:: WORK TO COMPLETE ::
Read the data and repeat it in full, exactly.

:: GIVEN INFORMATION ::
···

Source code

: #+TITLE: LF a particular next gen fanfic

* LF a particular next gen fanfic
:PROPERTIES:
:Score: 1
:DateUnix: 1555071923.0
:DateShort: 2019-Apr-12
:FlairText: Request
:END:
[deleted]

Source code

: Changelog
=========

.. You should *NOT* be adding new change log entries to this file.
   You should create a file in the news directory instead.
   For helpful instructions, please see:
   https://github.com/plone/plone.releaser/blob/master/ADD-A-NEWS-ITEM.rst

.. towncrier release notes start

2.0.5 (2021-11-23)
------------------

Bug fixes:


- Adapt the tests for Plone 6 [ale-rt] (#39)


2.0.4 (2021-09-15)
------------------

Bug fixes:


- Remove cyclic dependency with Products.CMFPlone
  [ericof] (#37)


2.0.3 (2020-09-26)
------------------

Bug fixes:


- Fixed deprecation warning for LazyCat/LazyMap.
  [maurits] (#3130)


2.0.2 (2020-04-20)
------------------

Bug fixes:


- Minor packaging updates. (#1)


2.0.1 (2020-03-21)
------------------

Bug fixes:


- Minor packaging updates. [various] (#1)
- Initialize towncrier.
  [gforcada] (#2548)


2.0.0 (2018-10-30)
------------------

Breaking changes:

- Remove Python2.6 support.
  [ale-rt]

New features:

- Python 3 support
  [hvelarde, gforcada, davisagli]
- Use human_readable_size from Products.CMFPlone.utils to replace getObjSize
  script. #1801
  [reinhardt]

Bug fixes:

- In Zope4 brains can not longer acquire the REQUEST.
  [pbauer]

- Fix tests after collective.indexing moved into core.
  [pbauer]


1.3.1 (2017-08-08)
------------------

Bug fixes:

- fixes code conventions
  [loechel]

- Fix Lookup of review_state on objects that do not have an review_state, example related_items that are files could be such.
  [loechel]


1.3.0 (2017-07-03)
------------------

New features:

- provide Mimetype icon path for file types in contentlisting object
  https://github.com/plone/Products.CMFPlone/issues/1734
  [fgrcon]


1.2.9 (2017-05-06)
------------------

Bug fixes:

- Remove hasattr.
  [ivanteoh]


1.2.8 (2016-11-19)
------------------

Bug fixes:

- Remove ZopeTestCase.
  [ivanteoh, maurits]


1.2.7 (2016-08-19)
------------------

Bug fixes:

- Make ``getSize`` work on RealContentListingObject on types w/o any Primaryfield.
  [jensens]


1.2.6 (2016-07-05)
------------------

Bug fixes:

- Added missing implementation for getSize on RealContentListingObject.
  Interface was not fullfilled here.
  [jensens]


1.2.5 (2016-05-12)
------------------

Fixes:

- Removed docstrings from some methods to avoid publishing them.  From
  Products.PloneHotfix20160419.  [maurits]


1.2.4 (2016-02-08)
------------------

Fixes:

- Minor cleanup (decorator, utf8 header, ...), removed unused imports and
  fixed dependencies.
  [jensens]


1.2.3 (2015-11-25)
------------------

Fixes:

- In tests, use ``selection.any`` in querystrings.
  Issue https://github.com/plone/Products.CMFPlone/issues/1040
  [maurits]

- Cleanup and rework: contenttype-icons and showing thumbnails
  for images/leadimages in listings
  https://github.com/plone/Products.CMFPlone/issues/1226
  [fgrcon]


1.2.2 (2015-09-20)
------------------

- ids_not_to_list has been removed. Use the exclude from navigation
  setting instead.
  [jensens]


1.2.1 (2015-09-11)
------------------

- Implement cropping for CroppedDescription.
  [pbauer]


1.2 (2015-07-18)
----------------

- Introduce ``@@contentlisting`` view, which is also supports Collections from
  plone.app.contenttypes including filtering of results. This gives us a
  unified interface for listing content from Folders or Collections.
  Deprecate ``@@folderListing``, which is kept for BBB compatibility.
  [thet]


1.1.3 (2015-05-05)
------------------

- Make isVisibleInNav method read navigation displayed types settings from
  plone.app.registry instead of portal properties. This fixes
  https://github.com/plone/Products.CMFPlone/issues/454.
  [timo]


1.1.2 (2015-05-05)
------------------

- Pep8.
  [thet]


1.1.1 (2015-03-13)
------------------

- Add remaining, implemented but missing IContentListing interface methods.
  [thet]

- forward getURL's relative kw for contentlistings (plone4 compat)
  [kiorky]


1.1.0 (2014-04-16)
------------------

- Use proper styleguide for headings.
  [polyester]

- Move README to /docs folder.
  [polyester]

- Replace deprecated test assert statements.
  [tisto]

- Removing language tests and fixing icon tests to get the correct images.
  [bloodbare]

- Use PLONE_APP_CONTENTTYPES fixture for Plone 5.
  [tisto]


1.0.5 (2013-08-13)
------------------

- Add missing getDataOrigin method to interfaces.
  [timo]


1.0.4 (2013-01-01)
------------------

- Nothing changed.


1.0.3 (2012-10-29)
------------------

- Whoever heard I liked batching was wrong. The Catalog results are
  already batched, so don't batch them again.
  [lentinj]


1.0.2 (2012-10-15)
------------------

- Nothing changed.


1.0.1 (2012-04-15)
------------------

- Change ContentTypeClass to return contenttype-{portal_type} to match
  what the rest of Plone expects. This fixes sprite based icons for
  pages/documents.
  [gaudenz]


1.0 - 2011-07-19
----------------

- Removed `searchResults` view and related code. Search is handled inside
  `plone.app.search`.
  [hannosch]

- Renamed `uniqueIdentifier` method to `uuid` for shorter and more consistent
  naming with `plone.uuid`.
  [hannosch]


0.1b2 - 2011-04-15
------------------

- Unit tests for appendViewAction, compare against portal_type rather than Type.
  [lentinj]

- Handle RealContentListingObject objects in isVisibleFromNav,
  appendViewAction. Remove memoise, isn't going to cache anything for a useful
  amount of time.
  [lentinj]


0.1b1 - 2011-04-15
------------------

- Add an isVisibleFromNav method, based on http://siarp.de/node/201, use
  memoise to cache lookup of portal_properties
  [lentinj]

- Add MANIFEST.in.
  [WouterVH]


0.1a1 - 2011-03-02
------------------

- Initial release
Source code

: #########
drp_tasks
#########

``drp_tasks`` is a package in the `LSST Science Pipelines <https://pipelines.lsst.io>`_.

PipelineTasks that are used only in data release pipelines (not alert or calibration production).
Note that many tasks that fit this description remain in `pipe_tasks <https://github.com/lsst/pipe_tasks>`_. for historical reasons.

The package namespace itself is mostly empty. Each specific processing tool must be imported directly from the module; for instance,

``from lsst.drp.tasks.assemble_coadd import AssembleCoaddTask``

···

:: RESPONSE BELOW ::
Source code

: #+TITLE: LF a particular next gen fanfic

* LF a particular next gen fanfic
:PROPERTIES:
:Score: 1
:DateUnix: 1555071923.0
:DateShort: 2019-Apr-12
:FlairText: Request
:END:
[deleted]

Source code

: Changelog
=========

.. You should *NOT* be adding new change log entries to this file.
   You should create a file in the news directory instead.
   For helpful instructions, please see:
   https://github.com/plone/plone.releaser/blob/master/ADD-A-NEWS-ITEM.rst

.. towncrier release notes start

2.0.5 (2021-11-23)
------------------

Bug fixes:


- Adapt the tests for Plone 6 [ale-rt] (#39)


2.0.4 (2021-09-15)
------------------

Bug fixes:


- Remove cyclic dependency with Products.CMFPlone
  [ericof] (#37)


2.0.3 (2020-09-26)
------------------

Bug fixes:


- Fixed deprecation warning for LazyCat/LazyMap.
  [maurits] (#3130)


2.0.2 (2020-04-20)
------------------

Bug fixes:


- Minor packaging updates. (#1)


2.0.1 (2020-03-21)
------------------

Bug fixes:


- Minor packaging updates. [various] (#1)
- Initialize towncrier.
  [gforcada] (#2548)


2.0.0 (2018-10-30)
------------------

Breaking changes:

- Remove Python2.6 support.
  [ale-rt]

New features:

- Python 3 support
  [hvelarde, gforcada, davisagli]
- Use human_readable_size from Products.CMFPlone.utils to replace getObjSize
  script. #1801
  [reinhardt]

Bug fixes:

- In Zope4 brains can not longer acquire the REQUEST.
  [pbauer]

- Fix tests after collective.indexing moved into core.
  [pbauer]


1.3.1 (2017-08-08)
------------------

Bug fixes:

- fixes code conventions
  [loechel]

- Fix Lookup of review_state on objects that do not have an review_state, example related_items that are files could be such.
  [loechel]


1.3.0 (2017-07-03)
------------------

New features:

- provide Mimetype icon path for file types in contentlisting object
  https://github.com/plone/Products.CMFPlone/issues/1734
  [fgrcon]


1.2.9 (2017-05-06)
------------------

Bug fixes:

- Remove hasattr.
  [ivanteoh]


1.2.8 (2016-11-19)
------------------

Bug fixes:

- Remove ZopeTestCase.
  [ivanteoh, maurits]


1.2.7 (2016-08-19)
------------------

Bug fixes:

- Make ``getSize`` work on RealContentListingObject on types w/o any Primaryfield.
  [jensens]


1.2.6 (2016-07-05)
------------------

Bug fixes:

- Added missing implementation for getSize on RealContentListingObject.
  Interface was not fullfilled here.
  [jensens]


1.2.5 (2016-05-12)
------------------

Fixes:

- Removed docstrings from some methods to avoid publishing them.  From
  Products.PloneHotfix20160419.  [maurits]


1.2.4 (2016-02-08)
------------------

Fixes:

- Minor cleanup (decorator, utf8 header, ...), removed unused imports and
  fixed dependencies.
  [jensens]


1.2.3 (2015-11-25)
------------------

Fixes:

- In tests, use ``selection.any`` in querystrings.
  Issue https://github.com/plone/Products.CMFPlone/issues/1040
  [maurits]

- Cleanup and rework: contenttype-icons and showing thumbnails
  for images/leadimages in listings
  https://github.com/plone/Products.CMFPlone/issues/1226
  [fgrcon]


1.2.2 (2015-09-20)
------------------

- ids_not_to_list has been removed. Use the exclude from navigation
  setting instead.
  [jensens]


1.2.1 (2015-09-11)
------------------

- Implement cropping for CroppedDescription.
  [pbauer]


1.2 (2015-07-18)
----------------

- Introduce ``@@contentlisting`` view, which is also supports Collections from
  plone.app.contenttypes including filtering of results. This gives us a
  unified interface for listing content from Folders or Collections.
  Deprecate ``@@folderListing``, which is kept for BBB compatibility.
  [thet]


1.1.3 (2015-05-05)
------------------

- Make isVisibleInNav method read navigation displayed types settings from
  plone.app.registry instead of portal properties. This fixes
  https://github.com/plone/Products.CMFPlone/issues/454.
  [timo]


1.1.2 (2015-05-05)
------------------

- Pep8.
  [thet]


1.1.1 (2015-03-13)
------------------

- Add remaining, implemented but missing IContentListing interface methods.
  [thet]

- forward getURL's relative kw for contentlistings (plone4 compat)
  [kiorky]


1.1.0 (2014-04-16)
------------------

- Use proper styleguide for headings.
  [polyester]

- Move README to /docs folder.
  [polyester]

- Replace deprecated test assert statements.
  [tisto]

- Removing language tests and fixing icon tests to get the correct images.
  [bloodbare]

- Use PLONE_APP_CONTENTTYPES fixture for Plone 5.
  [tisto]


1.0.5 (2013-08-13)
------------------

- Add missing getDataOrigin method to interfaces.
  [timo]


1.0.4 (2013-01-01)
------------------

- Nothing changed.


1.0.3 (2012-10-29)
------------------

- Whoever heard I liked batching was wrong. The Catalog results are
  already batched, so don't batch them again.
  [lentinj]


1.0.2 (2012-10-15)
------------------

- Nothing changed.


1.0.1 (2012-04-15)
------------------

- Change ContentTypeClass to return contenttype-{portal_type} to match
  what the rest of Plone expects. This fixes sprite based icons for
  pages/documents.
  [gaudenz]


1.0 - 2011-07-19
----------------

- Removed `searchResults` view and related code. Search is handled inside
  `plone.app.search`.
  [hannosch]

- Renamed `uniqueIdentifier` method to `uuid` for shorter and more consistent
  naming with `plone.uuid`.
  [hannosch]


0.1b2 - 2011-04-15
------------------

- Unit tests for appendViewAction, compare against portal_type rather than Type.
  [lentinj]

- Handle RealContentListingObject objects in isVisibleFromNav,
  appendViewAction. Remove memoise, isn't going to cache anything for a useful
  amount of time.
  [lentinj]


0.1b1 - 2011-04-15
------------------

- Add an isVisibleFromNav method, based on http://siarp.de/node/201, use
  memoise to cache lookup of portal_properties
  [lentinj]

- Add MANIFEST.in.
  [WouterVH]


0.1a1 - 2011-03-02
------------------

- Initial release
Source code

: #########
drp_tasks
#########

``drp_tasks`` is a package in the `LSST Science Pipelines <https://pipelines.lsst.io>`_.

PipelineTasks that are used only in data release pipelines (not alert or calibration production).
Note that many tasks that fit this description remain in `pipe_tasks <https://github.com/lsst/pipe_tasks>`_. for historical reasons.

The package namespace itself is mostly empty. Each specific processing tool must be imported directly from the module; for instance,

``from lsst.drp.tasks.assemble_coadd import AssembleCoaddTask``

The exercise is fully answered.